Kate MacCord (Program Administrator and McDonnell Foundation Fellow, MBL, USA) & Duygu Özpolat (Principal Investigator and Hibbit Fellow, MBL, USA)

Germ Line Regeneration in Metazoans

For nearly 150 years, the distinction between germ cells (the reproductive cells and their progenitors) and somatic cells (the rest of the cells in the body) has been considered inviolable, leading to a dogma along the following lines: germ and soma are discrete cell types and somatic cells cannot differentiate into germ cells. This thinking is, in part, due to the long-held notion that there must be a continuity of the germ line (i.e. information passed from one generation to the next cannot be broken), and has led to the understanding that germ cells, once lost, cannot be replaced.

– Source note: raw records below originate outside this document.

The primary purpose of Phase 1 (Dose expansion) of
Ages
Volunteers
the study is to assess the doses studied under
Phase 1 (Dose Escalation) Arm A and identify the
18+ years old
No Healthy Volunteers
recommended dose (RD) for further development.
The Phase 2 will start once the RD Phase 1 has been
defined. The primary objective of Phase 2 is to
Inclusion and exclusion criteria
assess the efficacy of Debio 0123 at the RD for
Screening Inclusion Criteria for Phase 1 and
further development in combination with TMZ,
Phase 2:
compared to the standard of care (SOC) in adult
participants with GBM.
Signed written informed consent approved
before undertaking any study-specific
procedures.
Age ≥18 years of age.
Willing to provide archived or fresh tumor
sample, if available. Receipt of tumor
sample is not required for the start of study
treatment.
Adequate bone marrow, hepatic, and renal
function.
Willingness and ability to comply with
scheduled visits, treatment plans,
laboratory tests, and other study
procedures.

The inability to replace germ cells has been tested and shown continually over the past century by looking at traditional model organisms, such as the fruit fly, nematodes, frog, chicken, and mouse, which cannot replace their germ cells once lost or removed. Despite their inability to regenerate germ cells, research continues on a large scale in traditional model systems, in part because of the immense biomedical relevance of regaining lost reproductive functions.

An increasing amount of recent research in non-traditional model organisms shows that the barrier between germ cells and soma is far more permeable than previously envisioned.  Several studies show that a phylogenetically broad range of animals, such as flatworms, fish, Hydra, salamanders, segmented worms, echinoderms, and tunicates not only are capable of regenerating lost germ cells, but sometimes do so by breaking the germ/soma barrier. Regeneration of germ cells can take place at different stages of the life cycle: ablation or removal of germ cell progenitors in the embryo nevertheless result in fertile adults in segmented worms, and sea urchins, while fertile adults can be regenerated from pieces of body lacking any reproductive organs or cells in sea stars, flatworms and segmented worms.  The cellular origins and mechanisms for germ cell regeneration also vary across metazoans. While some organisms (e.g. tunicates) use somatic lineages to replace the lost germ cell lineage, others (e.g. flatworms and Hydra) appear to use pluripotent stem cells that can replace both somatic and germ cells, in many other species the cellular mechanisms are still unknown.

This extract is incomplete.